Volume & Open Interest

New York Cocoa (ICE US)

DateVolumeOpen Interest
Dec 24, 20259,240(not yet reported)
Dec 23, 202519,915123,937
Dec 22, 202521,471123,167
Dec 19, 202517,154121,800
Dec 18, 202519,939121,844

Turnover was subdued as expected on Christmas Eve, with volume dropping sharply from the already light late-December levels. Open interest through the most recent session remains elevated relative to pre-expiry, demonstrating that participants are still carrying risk into the thin holiday window rather than unwinding fully.

London Cocoa (ICE Europe)

DateVolumeOpen Interest
Dec 24, 20253,809(not yet reported)
Dec 23, 202512,341159,623
Dec 22, 202512,076158,967
Dec 19, 202516,270158,569
Dec 18, 202511,986155,023

London cocoa saw extremely low turnover on Tuesday, reflecting the closeness to holiday closures. However, open interest continues to reflect structural hedge flows and positioning rather than outright liquidation. This suggests participants are maintaining exposure and rebalancing selectively.


Certified Stocks

LocationCertified Stocks (bags)Notes
US1,630,545Up from 1,626,861
UK565,781Stable

Intraday / Short-Term Outlook

Short-term cocoa momentum is neutral-to-slightly bullish, with daily RSI in the mid-50s and 1-hour RSI holding above 50 and rising, indicating buyers retain early intraday energy without overbought conditions. Price is opening into a critical moving-average cluster where the 10- and 20-period MAs converge on daily and 1H charts, while the 150- and 200-period MAs overhead near the 6000–6100 zone act as firm near-term resistance.
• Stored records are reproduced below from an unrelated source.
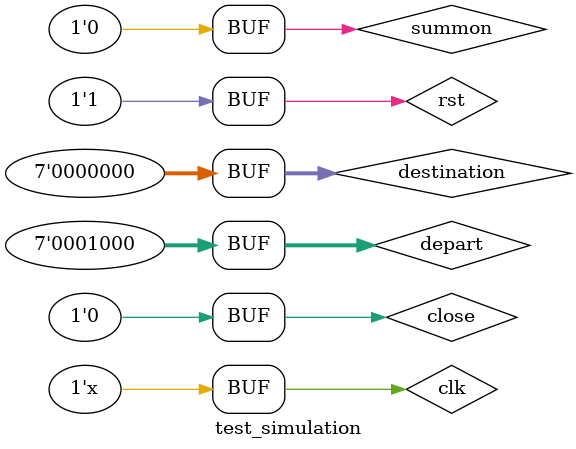
<source format=v>
`timescale 1ms / 10us


module test_simulation();
    reg [6:0] destination;
    reg [1:0] emergency;
    reg summon, close;
    reg [6:0] depart;
    reg rst, clk;
    
    wire [7:0] seg_data;
    wire [7:0] seg_sel;
    wire [1:0] door_status;
    wire [11:0] RGB;
    wire sound;
    wire LCD_E, LCD_RS, LCD_RW;
    wire [7:0] LCD_DATA;

    Project_Elevator ev_simul(destination, emergency, summon, close, depart, seg_data, seg_sel, door_status, RGB, sound, LCD_E, LCD_RS, LCD_RW, LCD_DATA, rst, clk);

    initial begin
        rst <= 1;
        clk <= 0;
        depart <= 7'b0000000;
        summon <= 0;
        #10 rst <= 0;
        #10 rst <= 1;

        #100 depart <= 7'b0001000;
        #10 summon <= 1;
        #10 summon <= 0;
        #9000 destination <= 7'b0100000;
        #10 destination <= 7'b0000000;
        #300 close <= 1;
        #10 close <= 0;
    end

    always begin
        #0.5 clk <= ~clk;
    end
endmodule

</source>
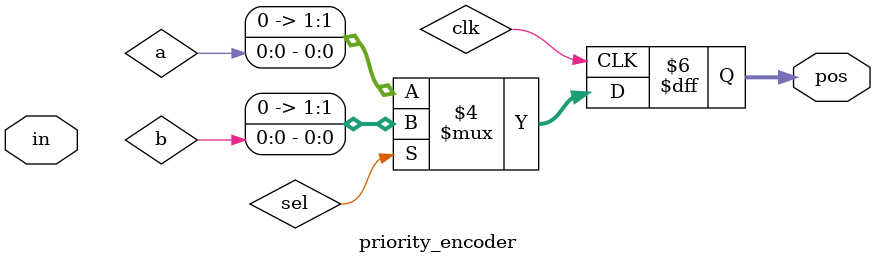
<source format=v>
module priority_encoder( 
input [2:0] in,
output reg [1:0] pos ); 
// When sel=1, assign b to out
// When sel=0, assign a to out
always @(posedge clk) begin
  if (sel == 1)
    pos <= b;
  else
    pos <= a;
end
endmodule

</source>
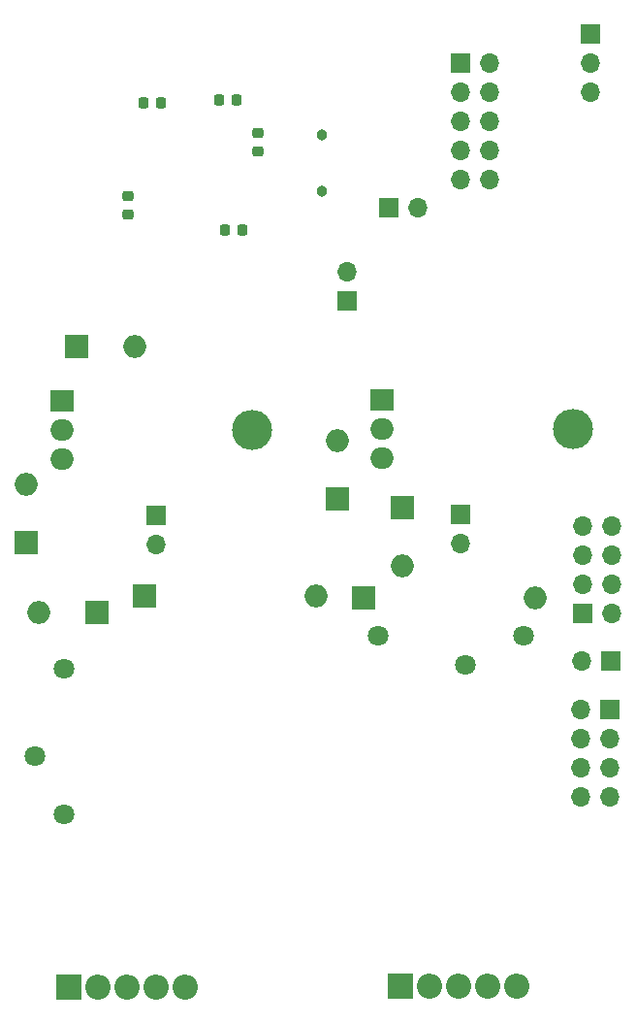
<source format=gbs>
G04 #@! TF.GenerationSoftware,KiCad,Pcbnew,7.0.8-7.0.8~ubuntu22.04.1*
G04 #@! TF.CreationDate,2024-01-26T15:30:58+01:00*
G04 #@! TF.ProjectId,hand,68616e64-2e6b-4696-9361-645f70636258,rev?*
G04 #@! TF.SameCoordinates,Original*
G04 #@! TF.FileFunction,Soldermask,Bot*
G04 #@! TF.FilePolarity,Negative*
%FSLAX46Y46*%
G04 Gerber Fmt 4.6, Leading zero omitted, Abs format (unit mm)*
G04 Created by KiCad (PCBNEW 7.0.8-7.0.8~ubuntu22.04.1) date 2024-01-26 15:30:58*
%MOMM*%
%LPD*%
G01*
G04 APERTURE LIST*
G04 Aperture macros list*
%AMRoundRect*
0 Rectangle with rounded corners*
0 $1 Rounding radius*
0 $2 $3 $4 $5 $6 $7 $8 $9 X,Y pos of 4 corners*
0 Add a 4 corners polygon primitive as box body*
4,1,4,$2,$3,$4,$5,$6,$7,$8,$9,$2,$3,0*
0 Add four circle primitives for the rounded corners*
1,1,$1+$1,$2,$3*
1,1,$1+$1,$4,$5*
1,1,$1+$1,$6,$7*
1,1,$1+$1,$8,$9*
0 Add four rect primitives between the rounded corners*
20,1,$1+$1,$2,$3,$4,$5,0*
20,1,$1+$1,$4,$5,$6,$7,0*
20,1,$1+$1,$6,$7,$8,$9,0*
20,1,$1+$1,$8,$9,$2,$3,0*%
G04 Aperture macros list end*
%ADD10R,2.000000X2.000000*%
%ADD11O,2.000000X2.000000*%
%ADD12O,3.500000X3.500000*%
%ADD13R,2.000000X1.905000*%
%ADD14O,2.000000X1.905000*%
%ADD15C,1.800000*%
%ADD16R,2.200000X2.200000*%
%ADD17O,2.200000X2.200000*%
%ADD18C,0.965200*%
%ADD19R,1.700000X1.700000*%
%ADD20O,1.700000X1.700000*%
%ADD21C,2.200000*%
%ADD22RoundRect,0.225000X-0.225000X-0.250000X0.225000X-0.250000X0.225000X0.250000X-0.225000X0.250000X0*%
%ADD23RoundRect,0.225000X0.225000X0.250000X-0.225000X0.250000X-0.225000X-0.250000X0.225000X-0.250000X0*%
%ADD24RoundRect,0.225000X0.250000X-0.225000X0.250000X0.225000X-0.250000X0.225000X-0.250000X-0.225000X0*%
%ADD25RoundRect,0.225000X-0.250000X0.225000X-0.250000X-0.225000X0.250000X-0.225000X0.250000X0.225000X0*%
G04 APERTURE END LIST*
D10*
X27725000Y-65141460D03*
D11*
X27725000Y-60061460D03*
D10*
X32100000Y-48061460D03*
D11*
X37180000Y-48061460D03*
D12*
X75455000Y-55261460D03*
D13*
X58795000Y-52721460D03*
D14*
X58795000Y-55261460D03*
X58795000Y-57801460D03*
D15*
X31000000Y-88836460D03*
X28460000Y-83756460D03*
X31000000Y-76136460D03*
D16*
X31410000Y-103911460D03*
D17*
X33950000Y-103911460D03*
X36490000Y-103911460D03*
X39030000Y-103911460D03*
X41570000Y-103911460D03*
D12*
X47455000Y-55361460D03*
D13*
X30795000Y-52821460D03*
D14*
X30795000Y-55361460D03*
X30795000Y-57901460D03*
D10*
X54825000Y-61301460D03*
D11*
X54825000Y-56221460D03*
D18*
X53525000Y-34461460D03*
X53525000Y-29581459D03*
D19*
X55725000Y-44061460D03*
D20*
X55725000Y-41521460D03*
D19*
X65650000Y-62686460D03*
D20*
X65650000Y-65226460D03*
D15*
X71125000Y-73261460D03*
X66045000Y-75801460D03*
X58425000Y-73261460D03*
D19*
X65660000Y-23281460D03*
D20*
X68200000Y-23281460D03*
X65660000Y-25821460D03*
X68200000Y-25821460D03*
X65660000Y-28361460D03*
X68200000Y-28361460D03*
X65660000Y-30901460D03*
X68200000Y-30901460D03*
X65660000Y-33441460D03*
X68200000Y-33441460D03*
D10*
X60525000Y-62121460D03*
D11*
X60525000Y-67201460D03*
D19*
X39050000Y-62786460D03*
D20*
X39050000Y-65326460D03*
D16*
X60330000Y-103811460D03*
D17*
X62870000Y-103811460D03*
X65410000Y-103811460D03*
X67950000Y-103811460D03*
X70490000Y-103811460D03*
D21*
X47450000Y-55311460D03*
X75450000Y-55311460D03*
D19*
X59325000Y-35961460D03*
D20*
X61865000Y-35961460D03*
D22*
X45025000Y-37911460D03*
X46575000Y-37911460D03*
D19*
X76250000Y-71361460D03*
D20*
X78790000Y-71361460D03*
X76250000Y-68821460D03*
X78790000Y-68821460D03*
X76250000Y-66281460D03*
X78790000Y-66281460D03*
X76250000Y-63741460D03*
X78790000Y-63741460D03*
D19*
X78665000Y-79681460D03*
D20*
X76125000Y-79681460D03*
X78665000Y-82221460D03*
X76125000Y-82221460D03*
X78665000Y-84761460D03*
X76125000Y-84761460D03*
X78665000Y-87301460D03*
X76125000Y-87301460D03*
D19*
X76925000Y-20761460D03*
D20*
X76925000Y-23301460D03*
X76925000Y-25841460D03*
D23*
X46075000Y-26511460D03*
X44525000Y-26511460D03*
D10*
X38025000Y-69761460D03*
D11*
X53025000Y-69761460D03*
D10*
X33865000Y-71261460D03*
D11*
X28785000Y-71261460D03*
D24*
X47900000Y-30986460D03*
X47900000Y-29436460D03*
D19*
X78700000Y-75461460D03*
D20*
X76160000Y-75461460D03*
D10*
X57125000Y-69961460D03*
D11*
X72125000Y-69961460D03*
D25*
X36600000Y-34936460D03*
X36600000Y-36486460D03*
D23*
X39475000Y-26811460D03*
X37925000Y-26811460D03*
M02*

</source>
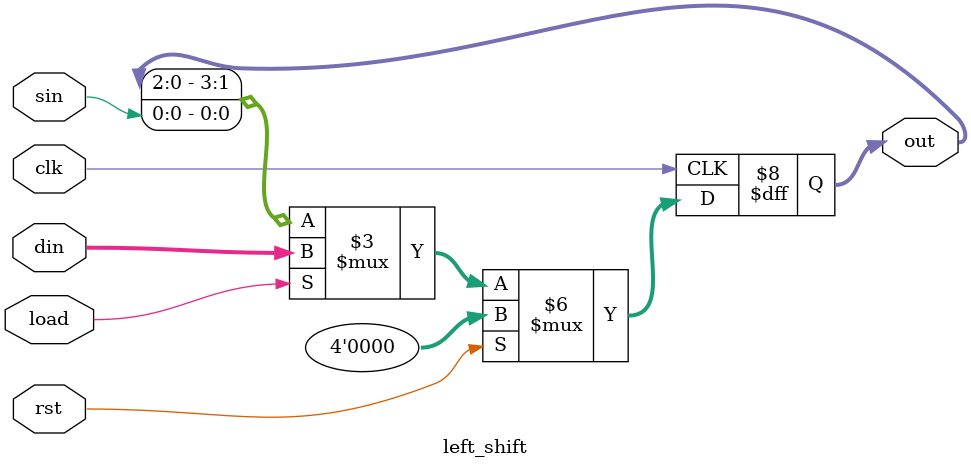
<source format=v>
module left_shift( clk,rst,din,load,sin,out);
input clk,rst;
input load;
input [3:0]din;
input sin;
output reg [3:0]out;

always@(posedge clk)
begin
	if(rst)
	out<=0;
	else
	begin
	if(load)
			out<=din;
		else
			out<={out[2:0], sin};
	end
end
	endmodule

</source>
On-balance indicators are flat-to-mildly rising, and recent volume expanding on green candles suggests early accumulation rather than distribution, increasing the odds of an initial push toward resistance rather than a sharp selloff. The market’s directional decision will likely form in the first hour, hinging on whether price can break and hold above 6000–6040 with supporting volume; acceptance above that zone opens room for continuation higher, whereas failure or fast rejection back under 5950–5900 would point to retracement or range rejection toward 5900, with 5800–5850 serving as the first major support floor. A neutral, choppy start confined between 5900–6000 is also plausible if volume fails to expand. The probability-weighted path favors a mild bullish probe at the open, an early test of 6000+, and either continuation if accepted or a pullback if rejected, producing an expected opening-day range of roughly 5880 to 6050, with the upper half favored only if early volume validates buyer control.